D. Her vital signs and physical assessment do not match. - ANSWER: C. Her increased
blood volume is maintaining the blood pressure.
A. It is incorrect to say that the blood loss has not been great.
B. The patient is not in shock.
C. Maternal blood volume increases by 40% to 50% near term. The nurse would
expect the blood pressure to be low due to the blood loss, but the pregnancy-related
extra volume is maintaining the blood pressure at normal levels.
D. The vital signs and physical assessment do not match, but that is vague and does
not
explain the inconsistency.
A patient in the third trimester of her first pregnancy complains of excessive fatigue.
Her hemoglobin is 11.2 g/dL. What action by the nurse is best?
A. Arrange hospital admission for blood transfusions.
B. Assess the patient's diet for adequate iron and protein.
C. Inform the patient that this is a normal finding in pregnancy.
D. Tell the patient to get more sleep at night and to take naps. - ANSWER: B. Assess
the patient's diet for adequate iron and protein.
A. The patient does not need transfusions.
B. Anemia of pregnancy occurs mainly due to hemodilution.

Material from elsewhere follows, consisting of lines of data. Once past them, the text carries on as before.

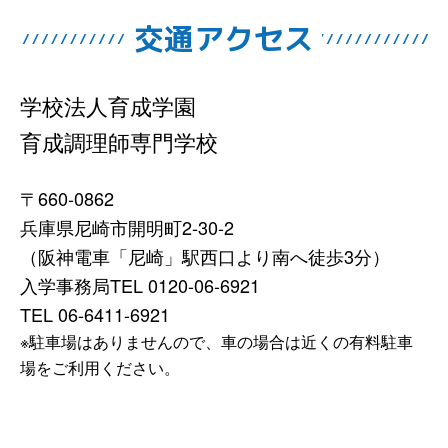
交通アクセス
学校法人育成学園
育成調理師専門学校
〒660-0862
兵庫県尼崎市開明町2-30-2
（阪神電車「尼崎」駅西口より南へ徒歩3分）
入学事務局TEL 0120-06-6921
TEL 06-6411-6921
※駐車場はありませんので、車の場合は近くの有料駐車
場をご利用ください。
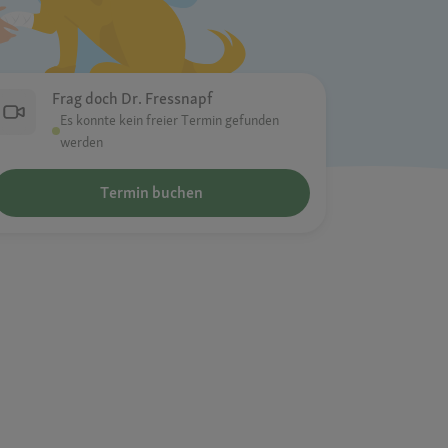
Frag doch Dr. Fressnapf
Es konnte kein freier Termin gefunden
werden
Termin buchen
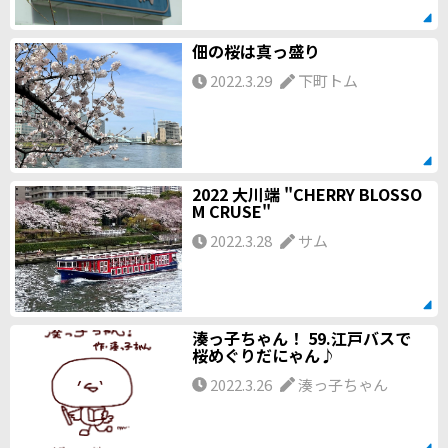
佃の桜は真っ盛り
2022.3.29
下町トム
2022 大川端 "CHERRY BLOSSO
M CRUSE"
2022.3.28
サム
湊っ子ちゃん！ 59.江戸バスで
桜めぐりだにゃん♪
2022.3.26
湊っ子ちゃん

The mean acceptable
hemoglobin level in pregnancy is 11-12 g/dL. Some people experience fatigue due to
, this change. Sleep disturbances can contribute to the fatigue, but the nurse should
ensure that the patient is adequately hydrated and is eating a diet high in protein
and iron.
C. Informing the patient that this is normal does not give her the information she
needs to care for herself.
D. If sleep disturbances are a contributing factor, extra sleep can help, but this is not
the best action to take.
A patient in her second trimester of pregnancy is in the clinic for a checkup. She
complains of feeling short of breath at times. Her lungs are clear, and her oxygen
saturation is 98%. Her vital signs are all normal. What action by the nurse is best?

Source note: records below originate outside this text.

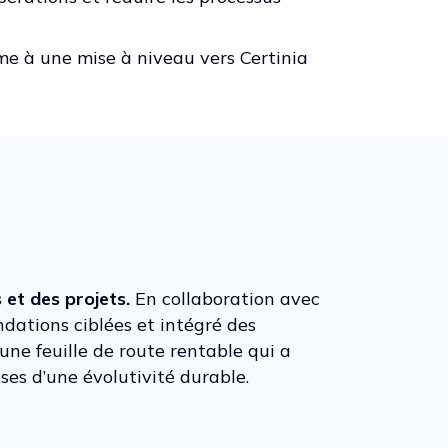
me à une mise à niveau vers Certinia
 et des projets.
En collaboration avec
andations ciblées et intégré des
 une feuille de route rentable qui a
ases d’une évolutivité durable.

A. Alert the provider to the symptoms.
B. Encourage slow, deep breathing.
C. Suggest elevation of the feet.
D. Facilitate a chest x-ray. - ANSWER: B. Encourage slow, deep breathing.

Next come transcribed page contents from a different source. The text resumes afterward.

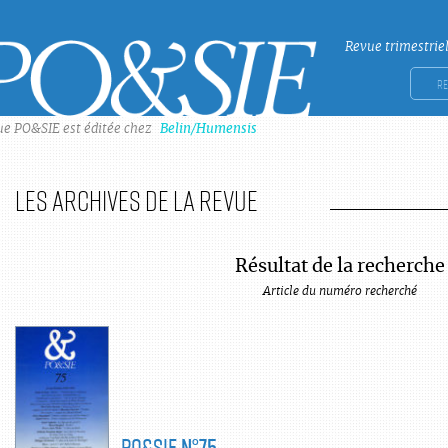
Revue trimestrie
Po&sie
Rech
ue PO&SIE est éditée chez
Belin/Humensis
Les archives de la revue
Résultat de la recherche
Article du numéro recherché
PO&SIE
N°75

A. There is no indication that contacting the provider is necessary.
B. Many pregnant people verbalize an increased awareness of the need to breathe
and can perceive this as dyspnea. Because there are no other abnormalities, the
nurse should reassure the patient that this is normal and encourage slow, deep
breathing while resting with the head elevated.
C. Elevation of the head can help improve symptoms.
D. A chest x-ray is unnecessary.
The perinatal nurse reads the diagnosis of ptyalism in a patient's chart. What
teaching does the nurse plan for this patient?
A. Chew food thoroughly before swallowing.
B. Drink plenty of decaffeinated beverages.
C. Eat something before getting up in the morning.
D. Lozenges and chewing gum can help. - ANSWER: D. Lozenges and chewing gum
can help.
A. Chewing food thoroughly before swallowing is not helpful for this condition.
B. Drinking plenty of decaffeinated beverages is not helpful for this condition.
C. Eating something before getting up in the morning is not helpful for this condition.
D. Ptyalism is excessive production of saliva. The etiology is uncertain but chewing
gum and using lozenges can offer limited relief.
A pregnant patient is complaining of frequent heartburn. What statement by the
patient indicates to the nurse that teaching has been effective?
A. "Drinking less alcohol should prevent this."
B. "Eating larger, less frequent meals will help." C. "I should take antacids before
each meal."
D. "I will not lie down for 1 hour after eating." - ANSWER: D. "I will not lie down for 1
hour after eating."
A. Pregnant people should not drink alcohol at all.